General > Experimenting with MongoDB as an RDF Store

So I tweeted the other week about the fact that I'd be playing with using MongoDB as an RDF Store and since there's been quite a lot of interest in that this blog post aims to cover where I've got to so far. If you have any comments/suggestions/ideas on this either leave a comment on this post or tweet me @RobVesse

MongoDB Fundamentals

So a quick introduction to MongoDB - it's one of the many NoSql databases out there and is a document oriented database where documents are chunks of JSON. Actual storage in MongoDB is using BSON (the binary serialisation of JSON) and Mongo provides powerful B-Tree based indexing features which is very useful for querying the data you put into it.

Initial Approach

The aim of my experimenting was to evaluate whether MongoDB was viable for usage as an RDF store. In terms of viability I am interested in both the ability to store and retrieve data in reasonable amounts of time but also the ability to quickly look up subsets of the data for querying purposes. From everything I'd read about MongoDB this appeared to be a good fit so I went ahead with trying it out.

As MongoDB is based around JSON you need to have some mapping from the data you want to store into a JSON schema - since RDF already has the RDF/JSON my initial effort used that. For example the following RDF graph given as NTriples would translate to the subsequent JSON:

<http://example.org/subject> <http://example.org/predicate> <http://example.org/object> .

{ 
    "http://example.org/subject" : 
    {
        "http://example.org/predicate" : 
        [ 
          { "value" : "http://example.org/object", "type" : "uri" } 
        ] 
    }
}

While this seems sensible it in practice proved to not be suitable. This is because that in MongoDB indexes are on the values of properties in the JSON not on the keys - so in the serialization above I can't actually query for Triples with the Subject and Predicate because the values are property names and not values. In addition to this since the keys are URIs they contain `.` characters which are not permissible in MongoDB since they are used as a path operator in queries (think CSS). So this approach was scrapped because it didn't meet my second criteria for viability - the ability to query the store efficiently.

Approach #2 - Graph Centric

Understanding the problems of the previous serialization I then designed the following serialization:

{
  name : "some-name",
  graph : [
            { 
              "subject" : "<http://example.org/subject>" ,
              "predicate" : "<http://example.org/predicate>" ,
              "object" : "<http://example.org/object>"
            }
          ]
}

In this serialization a Graph is serialized as document that has a name - this is typically a hash of the Graph URI used for retrieval of a specific Graph - and it has a graph property. The graph property is an array of JSON objects where each object is a single Triple with subject, predicate and object properties. Using an array of objects allows me to leverage a feature of MongoDB called multikey indexing that allows me to index on properties of objects within an array

Note now that the values of these properties are the NTriples serialization of the elements of a Triple, this is done so that we have a canonical serialization of values so that when we later want to do a query we don't have any issues of false positives/negatives due to differing serializations. This canonicalization does have some slight performance drawbacks in that we have to properly unescape values when retrieving them since NTriples escapes various characters and these escapes get re-escaped when translated into JSON by MongoDB (or at least by the Mongo C# Driver). In testing I still got sufficiently good read/write performance to justify this approach and it is important for querying.

USING THE INFORMATION:
(1) Answer these from the MongoDB post, one line each:
(a) Which binary serialization does MongoDB use for actual storage?
(b) What are `.` characters used for in MongoDB queries?
(c) Which MongoDB feature allows indexing on properties of objects within an array?
(2) Using the MongoDB post, decide whether each statement agrees with it. Answer yes or no and quote the words that settle it.
(a) MongoDB indexes are built on the keys of JSON properties.
(b) In the graph-centric serialization, a graph's name is typically a hash of the Graph URI.
(c) The NTriples canonicalization carries no performance drawbacks.
(3) Extend the MongoDB post, picking up after its last sentence.

RECORD EXTRACTS:
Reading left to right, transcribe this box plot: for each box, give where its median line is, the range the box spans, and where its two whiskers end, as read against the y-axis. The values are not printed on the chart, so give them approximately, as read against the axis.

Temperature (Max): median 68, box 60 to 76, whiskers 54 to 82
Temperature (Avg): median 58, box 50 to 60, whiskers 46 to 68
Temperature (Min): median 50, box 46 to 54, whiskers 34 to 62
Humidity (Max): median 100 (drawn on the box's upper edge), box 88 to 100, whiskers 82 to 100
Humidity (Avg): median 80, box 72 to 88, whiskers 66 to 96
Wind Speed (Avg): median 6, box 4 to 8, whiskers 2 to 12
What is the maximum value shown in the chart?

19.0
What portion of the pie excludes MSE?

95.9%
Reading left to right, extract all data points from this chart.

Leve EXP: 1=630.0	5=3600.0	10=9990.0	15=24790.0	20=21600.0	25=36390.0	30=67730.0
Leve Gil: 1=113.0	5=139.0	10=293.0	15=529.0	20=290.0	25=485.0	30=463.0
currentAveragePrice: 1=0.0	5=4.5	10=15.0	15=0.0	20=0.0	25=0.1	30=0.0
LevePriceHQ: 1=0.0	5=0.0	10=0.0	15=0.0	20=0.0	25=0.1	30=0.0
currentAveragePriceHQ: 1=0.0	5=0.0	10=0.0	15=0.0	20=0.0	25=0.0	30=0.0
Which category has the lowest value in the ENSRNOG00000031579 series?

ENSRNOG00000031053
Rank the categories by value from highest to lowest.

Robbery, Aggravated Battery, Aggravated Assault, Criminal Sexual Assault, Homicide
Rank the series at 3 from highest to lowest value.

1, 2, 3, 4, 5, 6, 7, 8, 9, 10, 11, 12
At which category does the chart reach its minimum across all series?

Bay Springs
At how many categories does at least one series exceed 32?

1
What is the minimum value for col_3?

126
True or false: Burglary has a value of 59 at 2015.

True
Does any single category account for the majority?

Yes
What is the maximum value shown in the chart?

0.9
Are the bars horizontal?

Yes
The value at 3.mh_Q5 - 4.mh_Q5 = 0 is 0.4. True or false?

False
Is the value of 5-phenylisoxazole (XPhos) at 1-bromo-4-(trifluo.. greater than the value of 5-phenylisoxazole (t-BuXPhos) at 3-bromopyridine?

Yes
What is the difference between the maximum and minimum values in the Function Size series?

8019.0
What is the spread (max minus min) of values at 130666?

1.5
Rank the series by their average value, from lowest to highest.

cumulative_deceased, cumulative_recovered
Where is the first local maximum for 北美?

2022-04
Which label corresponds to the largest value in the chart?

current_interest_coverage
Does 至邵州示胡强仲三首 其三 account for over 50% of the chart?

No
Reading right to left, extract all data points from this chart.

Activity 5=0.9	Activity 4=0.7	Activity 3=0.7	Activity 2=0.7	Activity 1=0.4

ANSWERS TO THE TASKS:
(1)
(a) BSON
(b) As a path operator
(c) Multikey indexing

(2)
(a) No: "in MongoDB indexes are on the values of properties in the JSON not on the keys"
(b) Yes: "this is typically a hash of the Graph URI used for retrieval of a specific Graph"
(c) No: "This canonicalization does have some slight performance drawbacks"

(3)
Unfortunately I found that this approach still has some limitations:

  1. MongoDB limits the maximum size of documents so if I try and add a larger graph (10,000s of Triples) then it will fail
  2. As all Triples for each Graph are in one MongoDB document when I make a query to MongoDB I get back all the documents that have Triples matching that query but I then have to manually filter the documents to get only the relevant Triples. For a common predicate like rdf:type this means you potentially have to scan the entire store just to find the relevant triples which is obviously very inefficient.

Approach #3 - Triple Centric

With these limitations in mind I then tried a 3rd approach which was to represent every Triple as a single document in MongoDB so my serialization now looks like the following:

{
  name: "some-name" ,
  uri: "http://example.org/graph"
}

{
  subject : "<http://example.org/subject>" ,
  predicate : "<http://example.org/predicate>" ,
  object : "<http://example.org/object>" ,
  graphuri : "http://example.org/graph"
}

In this approach each Graph is now split into 1 or more documents, the first has the name and uri of the graph and simply represents the fact that a Graph exists in the Store. The additional documents are used to represent each individual triple. Note that I use a graphuri property rather than a uri property so that I can index over both properties so when I need to map between a Graph URI and a Hash I can do that easily and when I need to get all Triples from a Graph that is also easy. Having separate properties and thus separate indexes eliminates the need to retrieve irrelevant documents when making queries.

The benefits of this approach are that it addresses both the issues of the Graph Centric approach since very large Graphs can be stored since they are split into many small documents. Also now when I wish to query for Triples with specific values I can retrieve only the relevant Triples eliminating the need to filter the results since all the documents MongoDB returns are relevant so I just have to decode the documents into Triples.

Note that there is still one limitation of this schema, if you have a value for one of the properties of a Triple which is sufficiently large (typically longer literals used as objects) MongoDB will not index that value so if you then want to look up Triples based on that value MongoDB will be forced to perform a full index scan.

Assessing Performance

To asses the performance of this approach I used my standard method which is to run the BSBM benchmark against a MongoDB backed SPARQL endpoint. First off is the time taken to load data into the store:

MongoDB Load Times

The above table shows parsing times (time taken to read the data into memory) and the load time (time taken to write the data to MongoDB). As you can see with increasing numbers of Triples the load performance degrades quite quickly, a quick calculation of load speed shows that speed starts at ~12,000 Triples/second for the smallest dataset dropping down to ~ 1,200 Triples/second for the largest dataset I tested.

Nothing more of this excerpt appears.